Eu sou apaixonada por Josyara. Ela é muito gente boa. No período que eu precisei ir pra Salvador estava rolando muita coisa e todas as vezes que eu me batia com Josyara era aquela aquela festa. Ela é muito gente fina.

Eu vejo que tem formado uma cena com as meninas e eu fico feliz de de fazer parte disso, principalmente porque eu gosto muito delas e de quando me associam a elas. Eu sou apaixonada por Sued. Quando eu vi aquela matéria que saiu na Vogue eu estava inclusive conversando com ela no WhatsApp, aí mandei pras duas (Sued Nunes e Melly).
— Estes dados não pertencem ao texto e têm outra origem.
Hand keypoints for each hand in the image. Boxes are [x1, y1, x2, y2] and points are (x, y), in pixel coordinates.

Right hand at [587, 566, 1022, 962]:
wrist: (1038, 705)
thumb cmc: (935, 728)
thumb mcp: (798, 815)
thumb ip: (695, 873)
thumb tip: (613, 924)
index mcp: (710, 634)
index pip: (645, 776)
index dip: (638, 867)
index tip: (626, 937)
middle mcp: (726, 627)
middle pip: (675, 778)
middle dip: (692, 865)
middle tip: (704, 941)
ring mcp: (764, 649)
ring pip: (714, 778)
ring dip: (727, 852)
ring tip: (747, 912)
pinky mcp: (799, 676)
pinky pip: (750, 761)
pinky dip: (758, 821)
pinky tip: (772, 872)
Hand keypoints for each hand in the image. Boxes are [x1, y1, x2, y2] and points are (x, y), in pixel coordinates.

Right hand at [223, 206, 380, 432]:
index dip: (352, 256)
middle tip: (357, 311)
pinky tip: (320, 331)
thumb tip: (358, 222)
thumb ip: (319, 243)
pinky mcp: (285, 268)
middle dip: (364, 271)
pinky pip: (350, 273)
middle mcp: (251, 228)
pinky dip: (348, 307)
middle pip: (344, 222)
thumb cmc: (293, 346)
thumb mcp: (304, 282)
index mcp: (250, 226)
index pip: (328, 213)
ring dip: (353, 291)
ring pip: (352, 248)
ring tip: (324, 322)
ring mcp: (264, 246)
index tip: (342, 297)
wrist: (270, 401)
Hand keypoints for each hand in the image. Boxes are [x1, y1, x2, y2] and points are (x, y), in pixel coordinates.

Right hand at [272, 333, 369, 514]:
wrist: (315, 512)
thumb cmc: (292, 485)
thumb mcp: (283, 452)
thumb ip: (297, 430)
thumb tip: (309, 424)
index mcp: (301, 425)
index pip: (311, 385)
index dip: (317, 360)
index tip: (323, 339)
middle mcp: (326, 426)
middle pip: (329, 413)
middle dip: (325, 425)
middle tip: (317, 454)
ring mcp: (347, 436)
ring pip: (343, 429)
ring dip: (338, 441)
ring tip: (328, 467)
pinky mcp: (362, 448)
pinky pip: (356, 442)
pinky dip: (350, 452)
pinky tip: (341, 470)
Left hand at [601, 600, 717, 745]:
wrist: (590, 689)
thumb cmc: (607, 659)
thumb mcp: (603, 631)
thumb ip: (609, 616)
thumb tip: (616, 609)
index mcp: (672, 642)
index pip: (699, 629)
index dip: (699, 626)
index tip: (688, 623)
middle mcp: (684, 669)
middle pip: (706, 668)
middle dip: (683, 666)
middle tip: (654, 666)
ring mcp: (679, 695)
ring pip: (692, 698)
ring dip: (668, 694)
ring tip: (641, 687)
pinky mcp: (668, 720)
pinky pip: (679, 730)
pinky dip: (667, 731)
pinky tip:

Eu fico muito feliz com isso, porque eu realmente gosto da voz delas. Eu percebo que na música, na cena, rola um pouco de forçação de barra. Você não curte muito o trabalho de alguém, uma pessoa não curte muito seu trabalho, mas pra manter uma aparência você finge que curte o trabalho dela na internet, talvez pra fazer parte de uma panela.

Mas com as meninas que surgiram dessa nova cena – não sei se já posso chamar de uma nova cena mas as pessoas sempre botam a gente numa nova cena – eu fico feliz porque eu gosto de verdade do trabalho e da pessoa delas, sabe? Fora o fato de serem meninas negras, de nós três sermos meninas negras na Bahia. Eu torço muito pra todo crescimento que a gente tem porque viemos de um cenário de música baiana em que, até poucos anos atrás, as pessoas que ganhavam espaço na mídia nacional ou que ganhavam mais abertura e inclusive títulos de reis, de rainhas da música baiana sempre foram pessoas brancas. Então eu fico feliz quando vejo essa abertura e o crescimento delas também.

Pra fechar a entrevista queria perguntar quais são os seus próximos planos. As composições do álbum já estão todas prontas?

As composições já estão todas adiantadas, a produção também. Tá tudo bem adiantadinho, já fui pra Salvador esses dias pra fazer umas fotos com Flora pra divulgação do álbum. Falta gravar algumas músicas, mas eu já fiz algumas em Salvador com Barro e Guilherme Assis, que estão produzindo. Fiz umas fotos também, uns visualizers… Eu estou indo pra São Paulo semana que vem pra gravar um material. Ainda não tem data específica, mas a ideia é que ele saia esse ano, talvez no segundo semestre. Essas datas dependem de como fluir, se a gente já vai estar com o material todo amarradinho nesse período.